- PROBLEMS TO WORK ON:
(A) Answer these from the eye-tracking passage, one per line:
(i) What did eye tracking research focus on mainly for a long time?
(ii) Which Spanish connective marks the cause-consequence relations in this study?
(iii) What name does the passage give to a relation in which a graph adds crucial exclusive information to the words?
(B) Write a continuation of the eye-tracking passage, starting after its last sentence.

- SELECTED EXTRACT:
------------------------------

As well known, research with eye tracking technology for a long time focused mainly on the processing of syllables, words, and isolated short sentences; thus, exploring and defining new related fine-grained measures are challenges for researchers, particularly when studying processing, for example, at multisemiotic discourse level or on global or macro dimension (e.g., Liversedge, Patterson & Pickering, 1998;
Hyönä et al., 2003; Mikkilä-Erdmann, Penttinen, Anto, & Olkinuora, 2007;
Holmqvist et al., 2011).
As for the limitations of this paper, in future research, we should move, on the one hand, beyond synonymic relations between words and graph. A more demanding and probably diverse data could be explored studying multiple relations between systems, such as antonym or more specifically what we could call ‘complementarity’: a multisemiotic relation in which a graph would add crucial exclusive information to the words forcing the reader to critically integrate both representational systems in order to construct a unified coherent mental representation of the whole text. On the other hand, this study focuses in cause-consequence content relations marked by the Spanish connective por tanto in which the related segments present an inverse negative relation. The effects of other types of causal relations and of other connectives on multimodal processing should be investigated in the future, as well as the effects of other types of causal relations and of other connectives, also those that require a different order of the cause and consequence segments.

------------------------------

- LISTED ENTRIES:
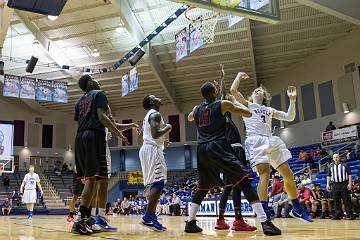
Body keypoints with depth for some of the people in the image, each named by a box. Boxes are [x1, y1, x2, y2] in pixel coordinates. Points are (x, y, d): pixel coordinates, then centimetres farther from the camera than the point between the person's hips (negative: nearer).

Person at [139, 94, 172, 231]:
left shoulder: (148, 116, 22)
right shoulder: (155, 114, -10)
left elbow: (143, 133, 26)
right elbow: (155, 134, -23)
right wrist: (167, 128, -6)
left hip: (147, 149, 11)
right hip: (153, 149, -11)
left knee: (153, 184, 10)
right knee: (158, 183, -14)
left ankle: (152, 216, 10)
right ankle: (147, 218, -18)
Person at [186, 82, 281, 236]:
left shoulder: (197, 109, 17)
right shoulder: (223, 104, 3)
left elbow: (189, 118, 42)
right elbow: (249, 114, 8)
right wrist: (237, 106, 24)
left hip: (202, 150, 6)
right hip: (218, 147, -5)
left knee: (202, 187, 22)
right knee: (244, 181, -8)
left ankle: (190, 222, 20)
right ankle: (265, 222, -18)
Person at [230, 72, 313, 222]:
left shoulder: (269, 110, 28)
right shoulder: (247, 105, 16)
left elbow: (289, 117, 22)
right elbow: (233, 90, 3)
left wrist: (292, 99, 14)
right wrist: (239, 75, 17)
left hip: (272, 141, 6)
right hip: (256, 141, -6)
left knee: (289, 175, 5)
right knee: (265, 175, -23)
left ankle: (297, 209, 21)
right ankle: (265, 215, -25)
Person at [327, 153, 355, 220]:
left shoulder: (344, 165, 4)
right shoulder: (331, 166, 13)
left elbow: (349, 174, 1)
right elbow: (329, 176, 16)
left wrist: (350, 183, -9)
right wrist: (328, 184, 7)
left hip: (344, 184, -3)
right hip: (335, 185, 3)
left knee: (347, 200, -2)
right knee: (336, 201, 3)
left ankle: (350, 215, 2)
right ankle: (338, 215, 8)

------------------------------

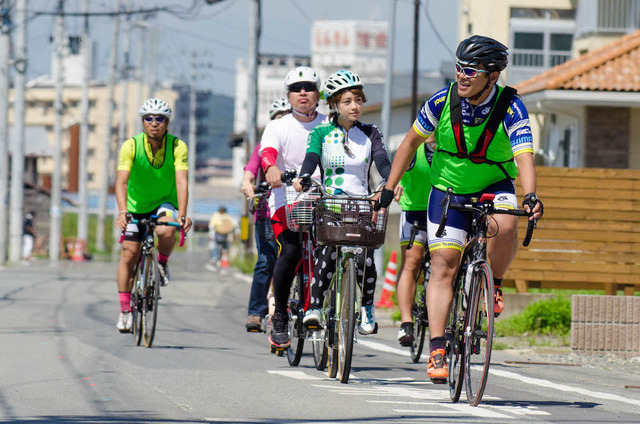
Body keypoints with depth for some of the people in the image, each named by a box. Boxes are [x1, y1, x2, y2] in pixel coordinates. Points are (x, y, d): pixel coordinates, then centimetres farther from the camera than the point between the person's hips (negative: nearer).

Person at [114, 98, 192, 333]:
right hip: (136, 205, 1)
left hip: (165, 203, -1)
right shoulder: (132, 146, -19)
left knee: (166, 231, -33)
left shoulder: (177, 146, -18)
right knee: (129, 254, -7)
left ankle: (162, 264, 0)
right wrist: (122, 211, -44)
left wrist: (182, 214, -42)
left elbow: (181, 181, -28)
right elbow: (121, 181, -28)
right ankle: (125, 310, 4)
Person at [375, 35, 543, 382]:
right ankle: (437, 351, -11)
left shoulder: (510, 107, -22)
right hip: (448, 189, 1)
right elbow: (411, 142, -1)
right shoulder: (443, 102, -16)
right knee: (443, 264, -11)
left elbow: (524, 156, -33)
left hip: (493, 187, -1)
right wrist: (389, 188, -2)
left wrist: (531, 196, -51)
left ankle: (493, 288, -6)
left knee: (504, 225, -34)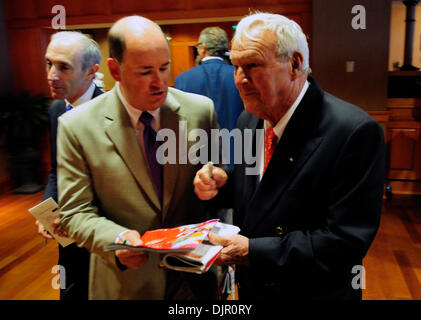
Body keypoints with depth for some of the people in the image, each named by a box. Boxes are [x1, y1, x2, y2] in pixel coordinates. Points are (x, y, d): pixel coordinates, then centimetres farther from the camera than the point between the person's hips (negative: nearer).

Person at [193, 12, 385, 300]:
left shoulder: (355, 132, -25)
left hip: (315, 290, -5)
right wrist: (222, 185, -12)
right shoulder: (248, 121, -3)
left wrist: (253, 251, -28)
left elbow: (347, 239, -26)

------------------------------

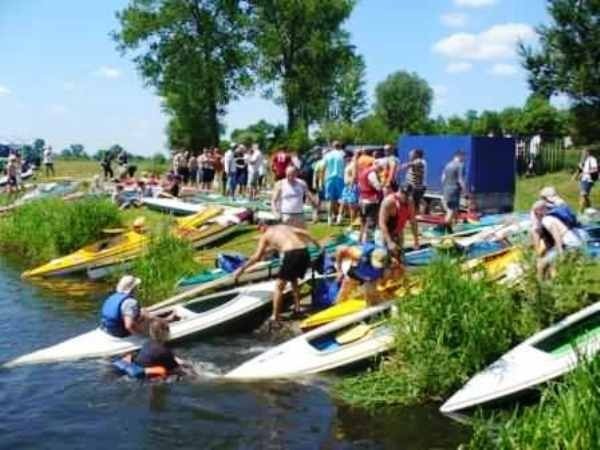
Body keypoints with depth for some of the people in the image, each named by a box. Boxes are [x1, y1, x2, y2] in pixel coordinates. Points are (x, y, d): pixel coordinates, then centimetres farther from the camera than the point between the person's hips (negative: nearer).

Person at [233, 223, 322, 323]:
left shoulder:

------------------------------

- TASK-BY-TASK RESULTS:
(A)
(i) The processing of syllables, words, and isolated short sentences.
(ii) Por tanto.
(iii) Complementarity.

(B)
Despite these limitations, the current research has scientific significance as it suggests the potential of a novel approach to combine words and graphs from a discourseoriented perspective; also, it can be taken as a starting point to further examine, for instance, the theoretical implications of the various formats of multisemiotic text representations and their integration processes. As of our knowledge, even though there exist some advances, there is no up-to-date systematic available description of the words-graphs intermodal connections across disciplinary discourse genres and their respective levels in comprehension, as well as in learning. A more in-depth analysis should take into account the present findings.
After a decade of research on multimodal words/graph text processing and comprehension, we still adhere to
Acartürk et al.’s (
2007:10) words “…contra to the models for eye movement control in reading, there is no model for eye movement control in text-graphics documents, despite their potential for formal descriptions”.
Finally, although our study only conducted preliminary analyses on integrative transitions, it reveals a promising future for this line of research. Investigating on the reading routes of multisemiotic texts and the processes involved in comprehension and discourse integration in more natural settings is a challenging niche. In particular, some questions for future multimodal research are:
Which are the reading routes that lead to integration of specialized disciplinary words/graph texts?
At which exact moments do readers look at the graph?
From which verbal system region do readers move to the graph system?
How often do readers pay attention to the graph compared to the verbal system?
How often do readers switch between the verbal system and the graph?